The Douglas County Emergency Management Agency was among the first groups that the community foundation contacted. The agency oversaw 2024 response efforts in neighborhoods like Elkhorn, where more than 900 homes were damaged and nearly 200 homes destroyed by tornadoes. It helped donors and community partners better understand how FEMA processes and federal disaster assistance work and what was required to qualify for assistance. 

“I’d say managing expectations was the most important thing because people come to the table with this false perception of what happens after a disaster, and we can manage those expectations because we’ve been through these events so many times,” said Whitney Shipley, director of the Douglas County Emergency Management Agency. 

Shipley and her team made clear that FEMA funds were limited and restricted to uninsured losses, she said. They also emphasized that FEMA assistance alone would not be sufficient for a full recovery and that philanthropic partners would be essential, she added. That clarity about FEMA’s role underscored the need for philanthropic support and a trusted organization to manage donations, a role the Omaha Community Foundation was well positioned to fill by ensuring funds were handled transparently and used solely for tornado recovery.

“And now that framework is there in perpetuity,” Shipley said.. 

The effort the Omaha Community Foundation has put into developing a coordinated recovery plan that can be revived for future disasters has provided a sense of relief to small, local nonprofits like the Christian Outreach Program — Elkhorn (COPE) which offers food, clothing, and housing assistance to people in western Douglas County. When the tornadoes tore through Douglas County, the group found itself on the front lines and quickly mobilized to help meet residents’ immediate needs, said executive director Nancy Lary. An Omaha Community Foundation staff member familiar with COPE’s work helped bring the organization into early coordination efforts. 

COPE joined the coalition and was trained in standardized disaster case-management procedures, a process that strengthened its own readiness. The organization now has a documentation method it can quickly reactivate in future crises, a change that has transformed how it prepares for emergencies, Lary said. 

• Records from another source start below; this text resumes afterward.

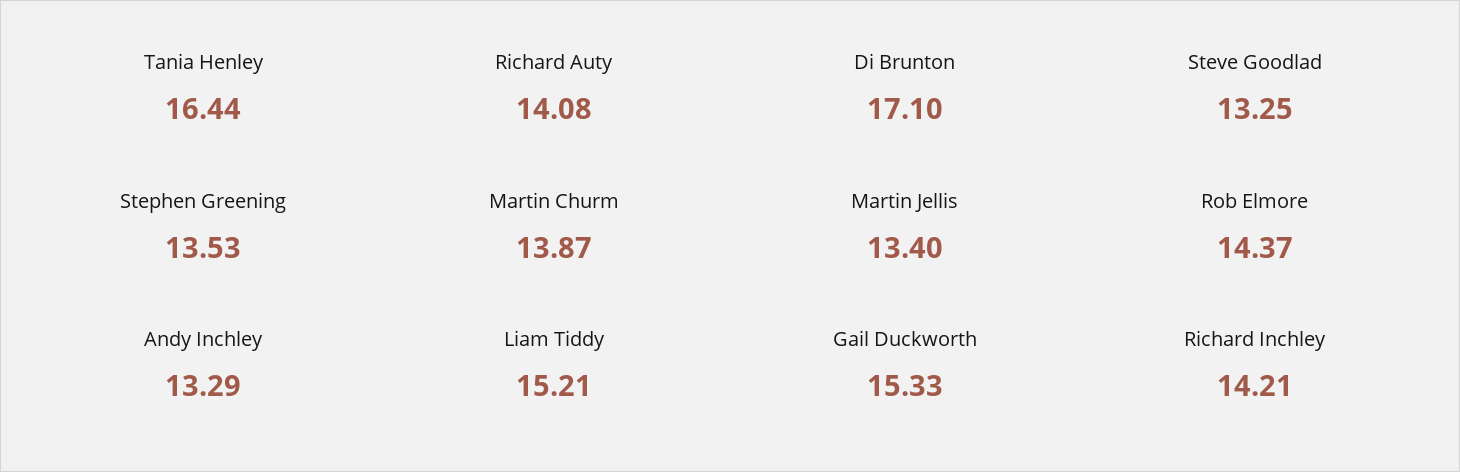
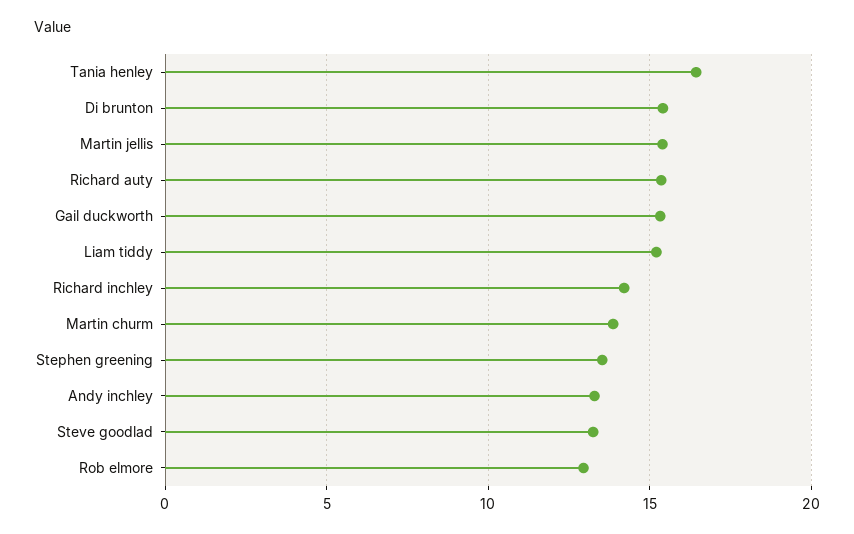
  {
    "Tania Henley": 16.44,
-   "Richard Auty": 14.08,
+   "Richard Auty": 15.5,
-   "Di Brunton": 17.1,
+   "Di Brunton": 15.5,
    "Steve Goodlad": 13.25,
    "Stephen Greening": 13.53,
    "Martin Churm": 13.87,
-   "Martin Jellis": 13.4,
+   "Martin Jellis": 15.5,
-   "Rob Elmore": 14.37,
+   "Rob Elmore": 13,
    "Andy Inchley": 13.29,
    "Liam Tiddy": 15.21,
    "Gail Duckworth": 15.33,
    "Richard Inchley": 14.21
  }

“The training is absolutely key, and that it’s standardized across our agencies, that made a huge difference, and we’re still leaning on it,” she said. 

As disasters grow more frequent and costly, the Nebraska experience suggests that the most effective recovery efforts will be those rooted locally, coordinated early, and built to last — turning tragedy into an opportunity to strengthen the systems communities rely on when they need them most.